Driving Safety for Two: Toyota’s Innovative Quest to Secure Pregnant Passengers


In late 2022, a team of four women and one man at Toyota posed a seemingly straightforward yet crucial question: How can we ensure seat belt safety for pregnant women? The realization that expectant mothers often feel insecure with the current seat belt designs sparked a simple yet powerful idea.

Juliana Said, a body design engineer at Toyota Motor North America (TMNA) R&D, expressed surprise at the widespread misconception that seat belts might not be safe for pregnant women. Some were even avoiding using them. The team set out to debunk this myth and explore ways to enhance seat belt designs for expectant mothers.

However, their journey faced unexpected challenges. Limited research on seat belt effectiveness for pregnant women and a market flooded with untested safety devices complicated matters. The most significant hurdle, though, was the entrenched belief that seat belts could harm a fetus during a crash, leading some expectant mothers to drive without belting up.

Contrary to popular belief, properly worn seat belts are safe for pregnant women, offering better crash outcomes than going unbelted.

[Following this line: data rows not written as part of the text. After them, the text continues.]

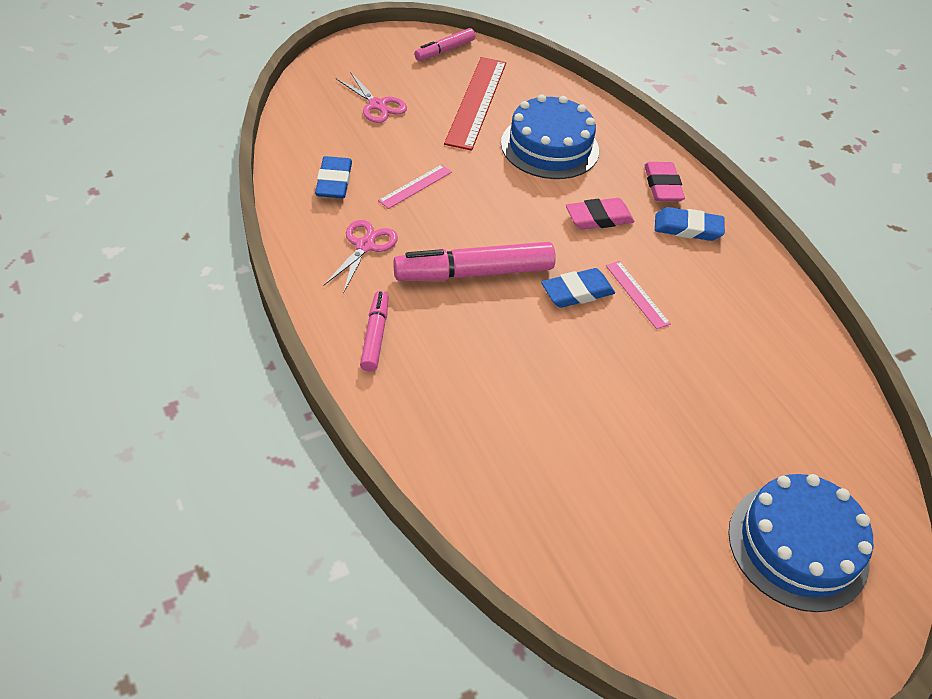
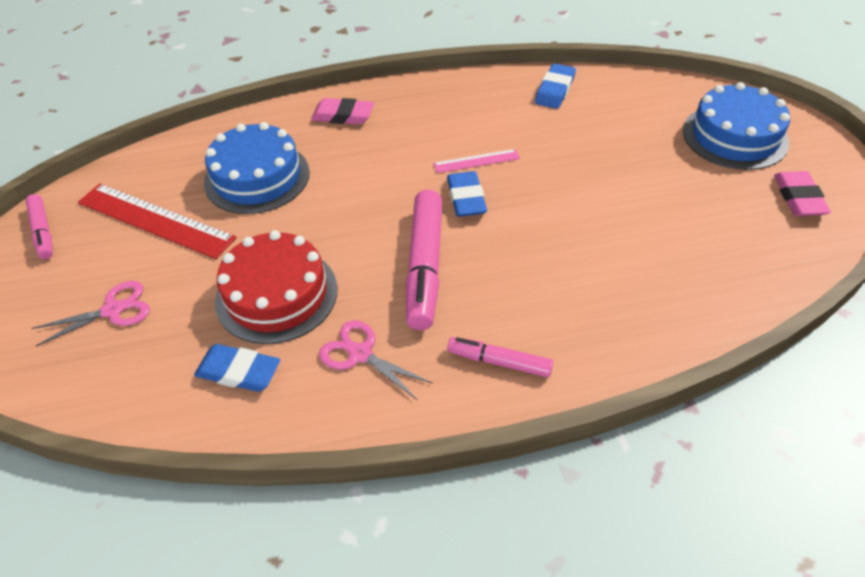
camera: 70 degrees left, 0 degrees up
(415, 186) = (276, 294): pink ruler -> red cake
(599, 218) = (372, 164): pink eraser -> pink eraser (799, 198)
(687, 228) = (403, 113): blue eraser -> blue eraser (555, 90)

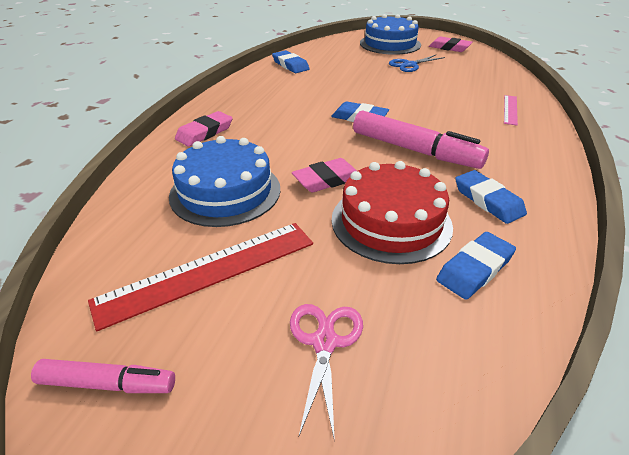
camera: 60 degrees left, 10 degrees down
(318, 227) = (327, 179): none -> pink eraser
(360, 354) = (488, 200): pink scissors -> blue eraser
(476, 161) = (326, 104): pink ruler -> pink ruler (510, 109)
(499, 362) = (524, 152): pink marker -> none
(674, 182) = (410, 65): none -> blue scissors

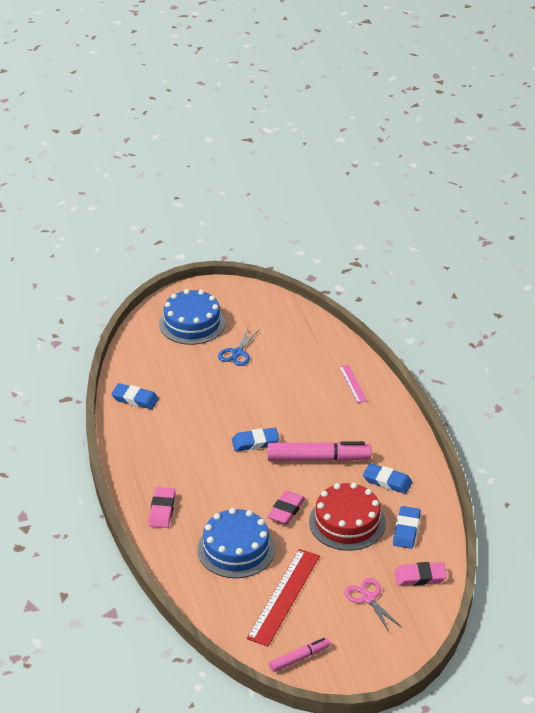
camera: 35 degrees left, 0 degrees up
(449, 48) = (250, 307): pink eraser -> pink eraser (420, 577)

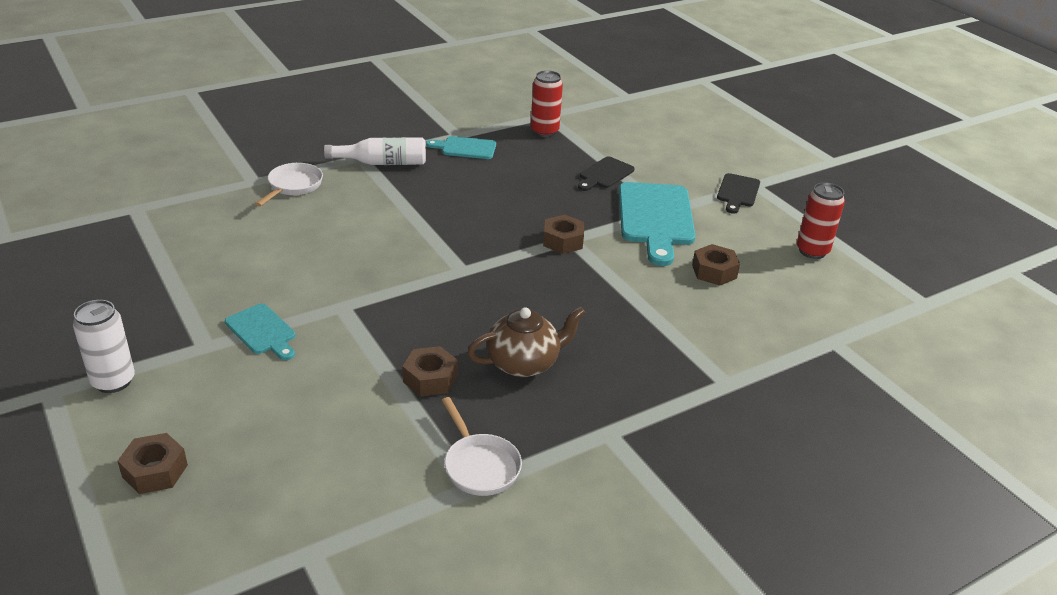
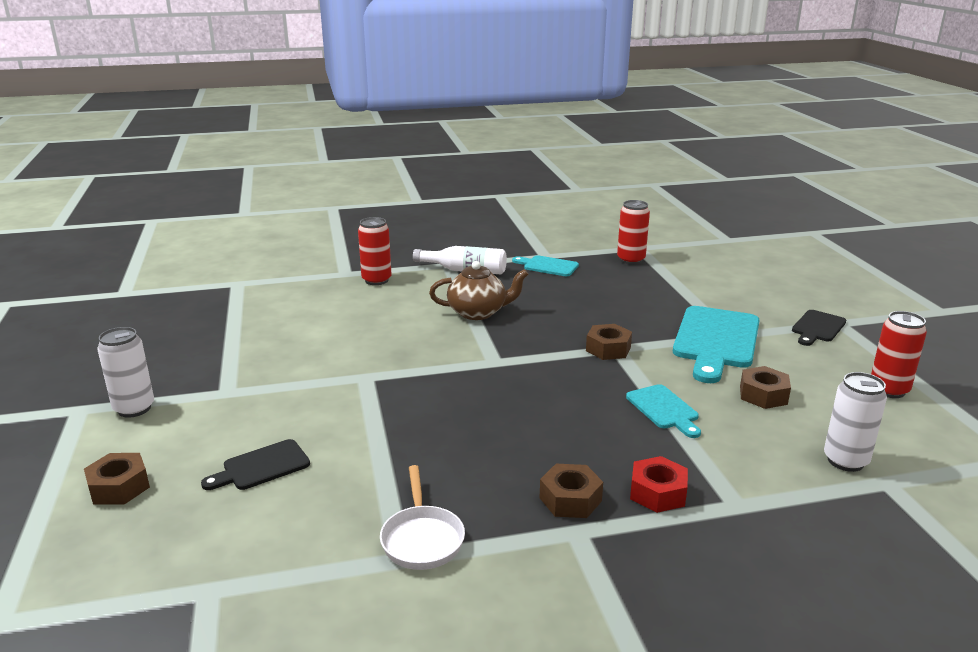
camera: 20 degrees right, 10 degrees down
(262, 331) = (283, 387): turquoise cutting board -> turquoise cutting board (664, 409)
(293, 186) = (376, 280): white pan -> red can
(430, 378) = (414, 450): brown nut -> brown nut (570, 499)
(524, 363) = (516, 450): brown teapot -> brown teapot (478, 312)
(605, 174) = (677, 299): black cutting board -> black cutting board (262, 467)
(660, 384) = (657, 493): none -> red nut
(797, 327) = (845, 461): none -> white can

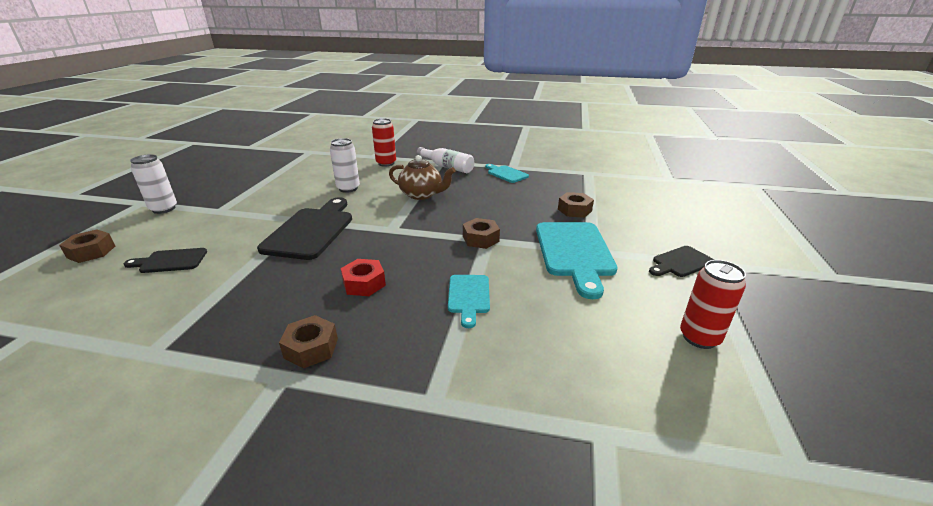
camera: 25 degrees right, 5 degrees up
(397, 386) = (311, 231): none -> black cutting board
(422, 539) = (181, 343): white pan -> none
(631, 260) = (572, 180): red can -> none
(657, 493) = (380, 366): red nut -> red nut (364, 283)
(716, 341) = (574, 252): turquoise cutting board -> turquoise cutting board turned 45 degrees counterclockwise
(763, 395) = (567, 308): brown nut -> brown nut (574, 210)
(845, 461) = (582, 395): white can -> white can (348, 188)

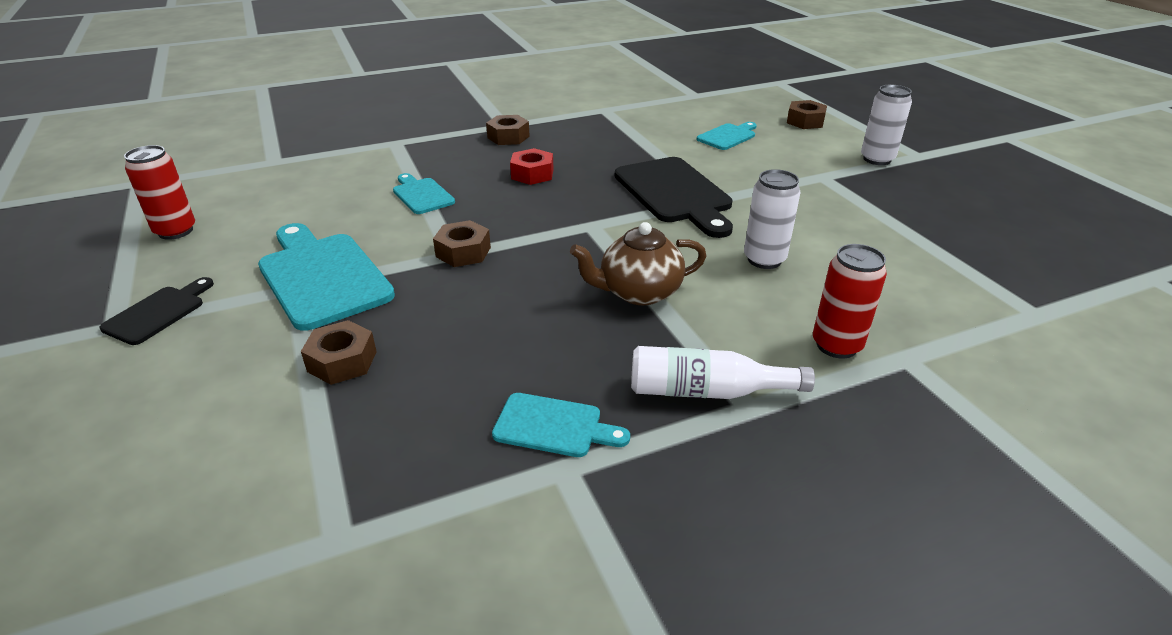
camera: 145 degrees right, 5 degrees up
(170, 261) = (728, 136): black cutting board -> turquoise cutting board

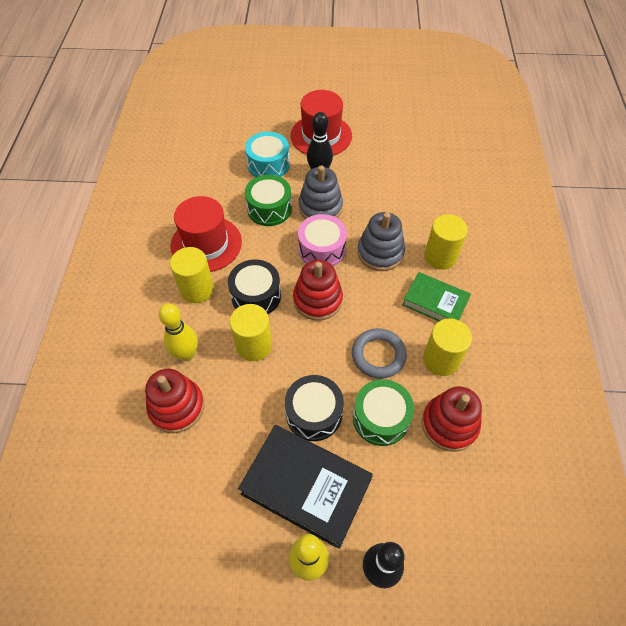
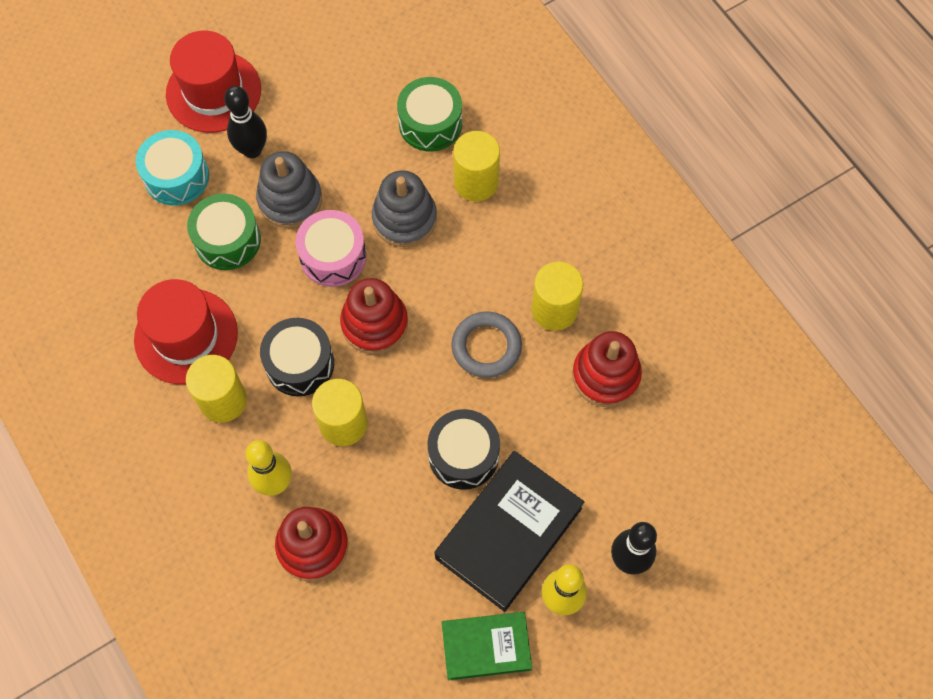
camera: 35 degrees left, 10 degrees up
(306, 487) = (509, 533): black book -> black book turned 45 degrees counterclockwise
(381, 418) = (534, 414): green drum -> green drum (430, 123)
(435, 302) = (506, 245): green book -> green book (486, 647)

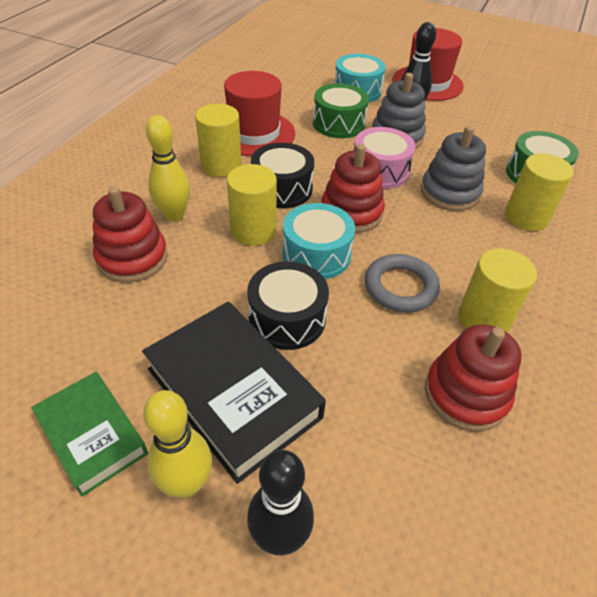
camera: 55 degrees right, 20 degrees down
(408, 388) = (316, 254): none -> turquoise drum
(509, 533) = (233, 393): black book -> black book turned 45 degrees clockwise

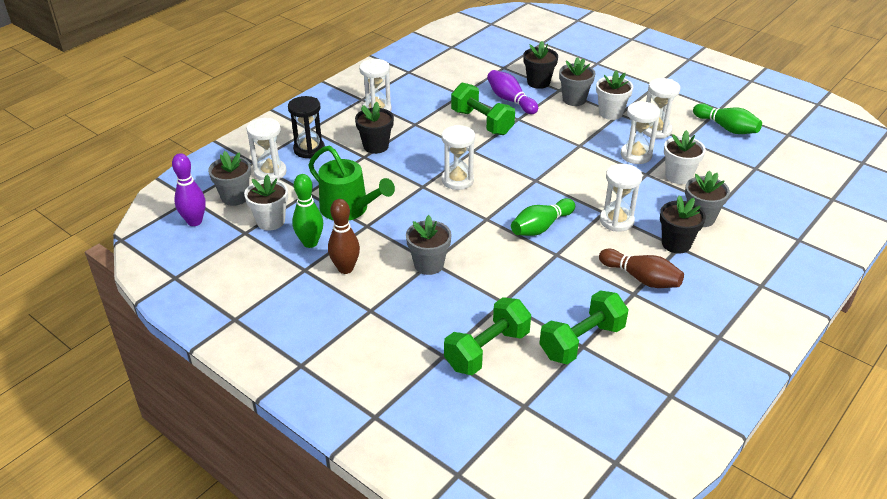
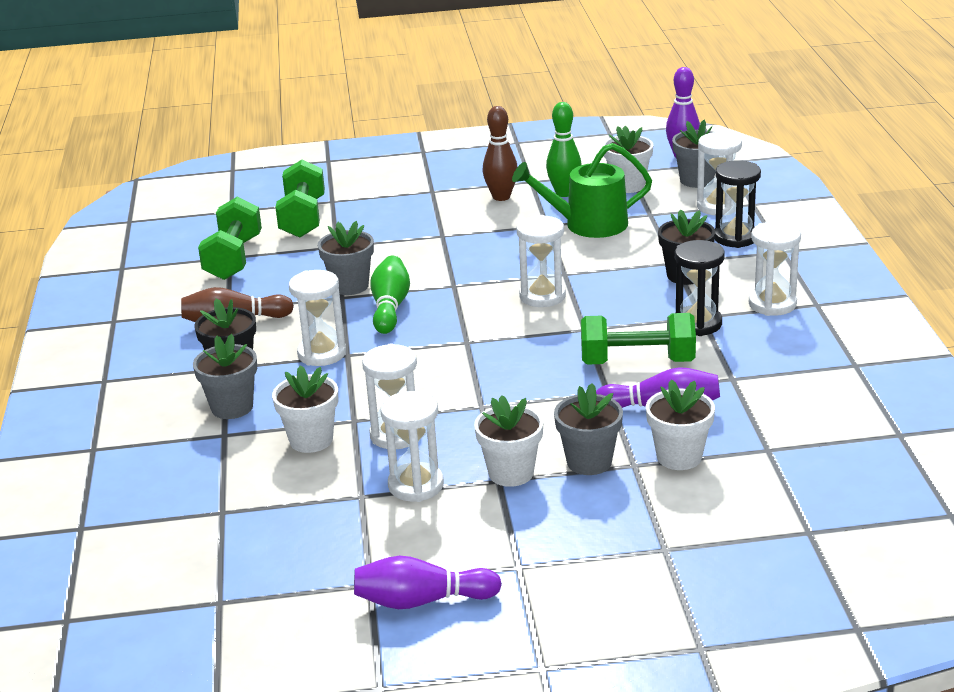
camera: 135 degrees right, 10 degrees down
(424, 122) = (697, 324): none -> black hourglass
(429, 264) = (440, 232): grey flower pot -> grey flower pot (350, 286)
(538, 82) = (679, 457): black flower pot -> white flower pot
(706, 94) = (422, 601): none -> purple bowling pin
(726, 128) = (323, 553): green bowling pin -> none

To address these issues, Said and her team collaborated with Toyota’s Collaborative Safety Research Center (CSRC) in Ann Arbor, Michigan. The CSRC, in turn, partnered with the University of British Columbia, utilizing a specialized MRI machine to map anatomies in a seating position.

While statistics show that belted pregnant women fare better in crashes, the lack of standardized tools for assessing pregnant occupant safety prompted the CSRC to create a three-dimensional model of pregnant bodies. This model, derived from UBC’s MRI-generated data, aims to provide insights into different body shapes, sizes, and pregnancy phases.

This research aligns with Toyota’s THUMS digital crash injury model, a virtual crash-test dummy developed through extensive research on human tissue reactions to crash forces. The collaboration with UBC uses a unique MRI method to create digital representations of pregnant drivers, shedding light on how seat belts interact with bones and internal organs.

Peter Cripton, director of the Orthopedic and Injury Biomechanics Group at UBC, emphasized the exciting collaboration with Toyota, noting that the published data will benefit not only Toyota but also the broader injury biomechanics research community.

Beyond enhancing vehicle safety, the research may address the efficacy of third-party devices for pregnant women, such as seat cushions, specialized lap belts, and metal shields. With better information, including virtual pregnant crash-test dummies, researchers aim to draw more informed conclusions about the compatibility and safety of these devices with various car models.

Juliana Said emphasized the importance of research in evaluating such products, stating that what may seem obvious might not be compatible with the intricacies of a particular car’s design. Toyota’s commitment to safety extends not only to its products but also to contributing valuable research findings to benefit the broader automotive safety landscape.